For the beverage category, shifts are concerning: multiple sources report that people are drinking significantly less—or sometimes stopping altogether—which is a real threat for the social‑drinking category at large. The Guardian noted “teetotal” shifts in GLP‑1 users threatening drinks companies. Forecasts predict a 4% volume decline in alcohol and soft drink categories over the next decade. This presents a clear opportunity to innovate in: premium low‑ and no‑alcohol alternatives, adult soft drinks, mindful consumption cues aligned with a more health‑conscious, lower‑appetite lifestyle.
These innovations could adopt more sophisticated aesthetics that compete with premium spirits and clearly differentiate from traditional soft drinks through:
- Premium packaging materials and finishes (embossed labels, textured bottles, distinctive closures).

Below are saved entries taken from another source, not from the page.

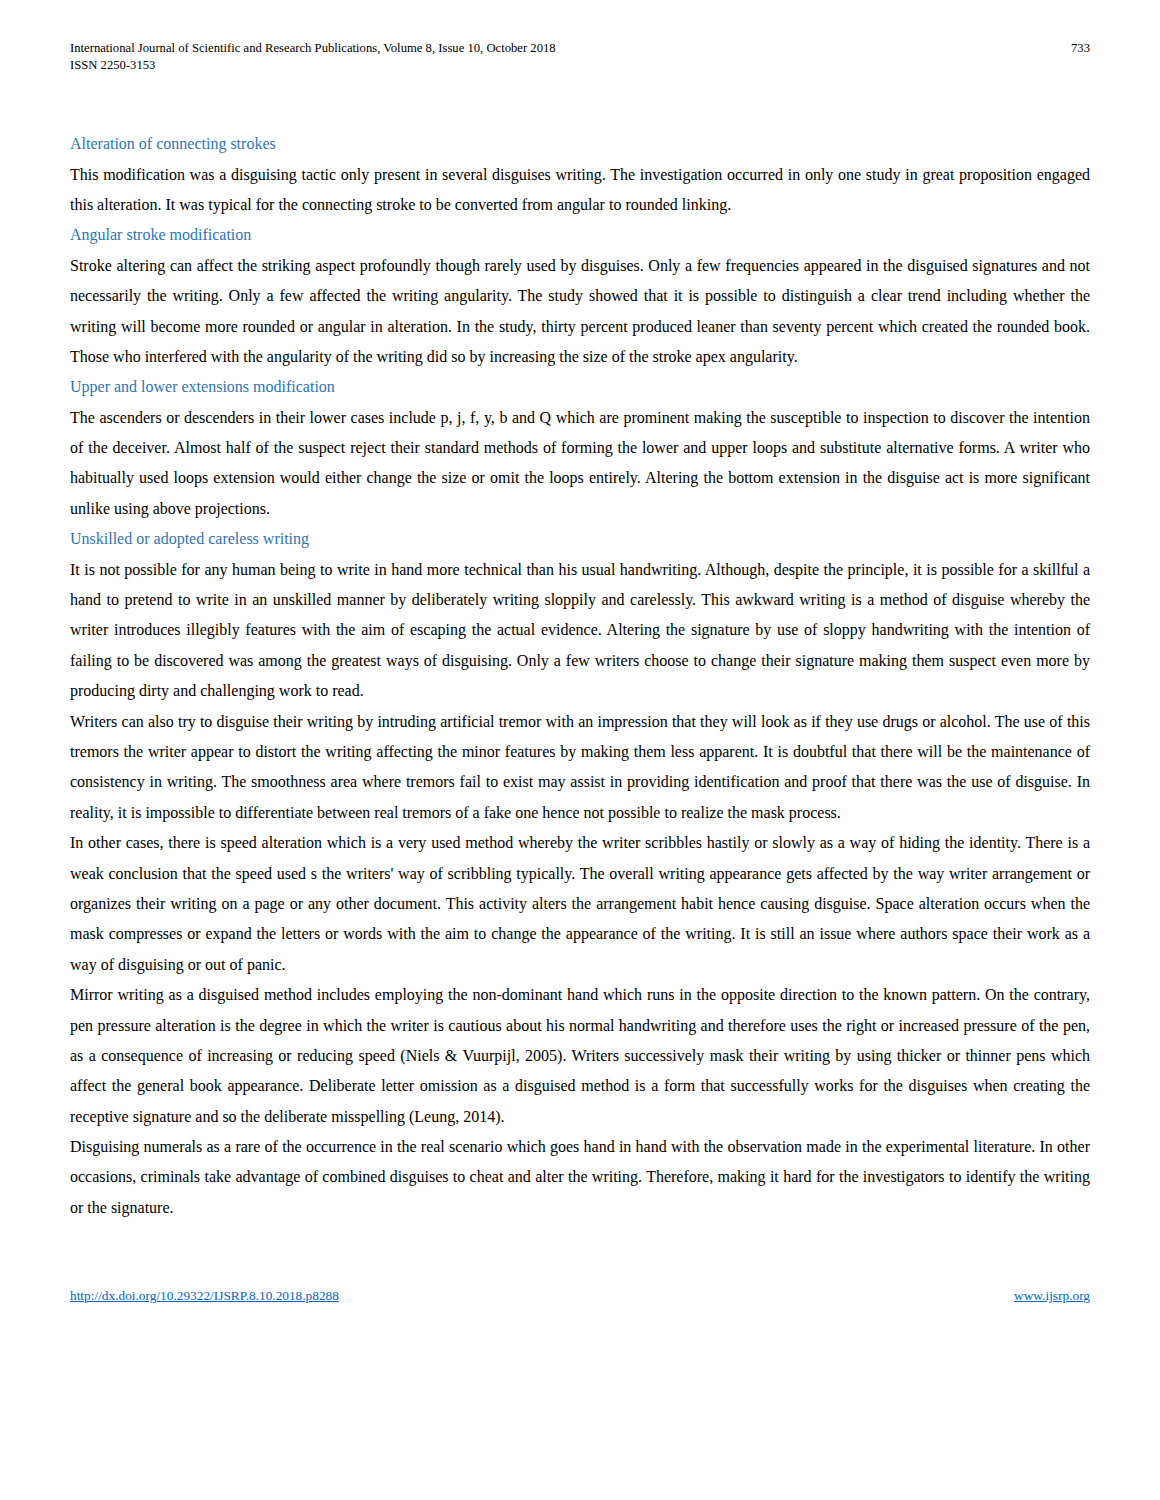International Journal of Scientific and Research Publications, Volume 8, Issue 10, October 2018 ISSN 2250-3153 733
Alteration of connecting strokes
This modification was a disguising tactic only present in several disguises writing. The investigation occurred in only one study in great proposition engaged this alteration. It was typical for the connecting stroke to be converted from angular to rounded linking.
Angular stroke modification
Stroke altering can affect the striking aspect profoundly though rarely used by disguises. Only a few frequencies appeared in the disguised signatures and not necessarily the writing. Only a few affected the writing angularity. The study showed that it is possible to distinguish a clear trend including whether the writing will become more rounded or angular in alteration. In the study, thirty percent produced leaner than seventy percent which created the rounded book. Those who interfered with the angularity of the writing did so by increasing the size of the stroke apex angularity.
Upper and lower extensions modification
The ascenders or descenders in their lower cases include p, j, f, y, b and Q which are prominent making the susceptible to inspection to discover the intention of the deceiver. Almost half of the suspect reject their standard methods of forming the lower and upper loops and substitute alternative forms. A writer who habitually used loops extension would either change the size or omit the loops entirely. Altering the bottom extension in the disguise act is more significant unlike using above projections.
Unskilled or adopted careless writing
It is not possible for any human being to write in hand more technical than his usual handwriting. Although, despite the principle, it is possible for a skillful a hand to pretend to write in an unskilled manner by deliberately writing sloppily and carelessly. This awkward writing is a method of disguise whereby the writer introduces illegibly features with the aim of escaping the actual evidence. Altering the signature by use of sloppy handwriting with the intention of failing to be discovered was among the greatest ways of disguising. Only a few writers choose to change their signature making them suspect even more by producing dirty and challenging work to read.
Writers can also try to disguise their writing by intruding artificial tremor with an impression that they will look as if they use drugs or alcohol. The use of this tremors the writer appear to distort the writing affecting the minor features by making them less apparent. It is doubtful that there will be the maintenance of consistency in writing. The smoothness area where tremors fail to exist may assist in providing identification and proof that there was the use of disguise. In reality, it is impossible to differentiate between real tremors of a fake one hence not possible to realize the mask process.
In other cases, there is speed alteration which is a very used method whereby the writer scribbles hastily or slowly as a way of hiding the identity. There is a weak conclusion that the speed used s the writers' way of scribbling typically. The overall writing appearance gets affected by the way writer arrangement or organizes their writing on a page or any other document. This activity alters the arrangement habit hence causing disguise. Space alteration occurs when the mask compresses or expand the letters or words with the aim to change the appearance of the writing. It is still an issue where authors space their work as a way of disguising or out of panic.
Mirror writing as a disguised method includes employing the non-dominant hand which runs in the opposite direction to the known pattern. On the contrary, pen pressure alteration is the degree in which the writer is cautious about his normal handwriting and therefore uses the right or increased pressure of the pen, as a consequence of increasing or reducing speed (Niels & Vuurpijl, 2005). Writers successively mask their writing by using thicker or thinner pens which affect the general book appearance. Deliberate letter omission as a disguised method is a form that successfully works for the disguises when creating the receptive signature and so the deliberate misspelling (Leung, 2014).
Disguising numerals as a rare of the occurrence in the real scenario which goes hand in hand with the observation made in the experimental literature. In other occasions, criminals take advantage of combined disguises to cheat and alter the writing. Therefore, making it hard for the investigators to identify the writing or the signature.
http://dx.doi.org/10.29322/IJSRP.8.10.2018.p8288 www.ijsrp.org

- Ritual‑focused packaging that maintains the ceremonial aspects of drinking.
- Transparent labelling of functional benefits (adaptogens, nootropics, etc.).
- Colour palettes moving away from primary brights toward muted, sophisticated tones.
- Typography that feels crafted rather than mass‑produced.
For brands, semaglutide’s growth is both a challenge and an opportunity. They need to build trust with consumers navigating smaller appetites in an overwhelming food landscape. Design’s future role will be crucial in balancing “less food” with “more meaning.” This includes: building trust through authentic, non‑medical visual languages, supporting new portion psychology by making smaller amounts feel satisfying and complete, communicating nutritional transparency without clinical coldness, redefining categories by breaking away from outdated diet/wellness visual codes, designing consumption journeys that feel intentional and premium rather than restrictive, innovating with materials and finishes that signal quality over quantity, clarifying information hierarchies so nutrition communication is accessible without intimidation, telling authentic brand stories around mindful consumption rather than restriction.
The brands that win won’t just sell less food—they’ll deliver more meaning, purpose, and potential for a healthy life in every bite.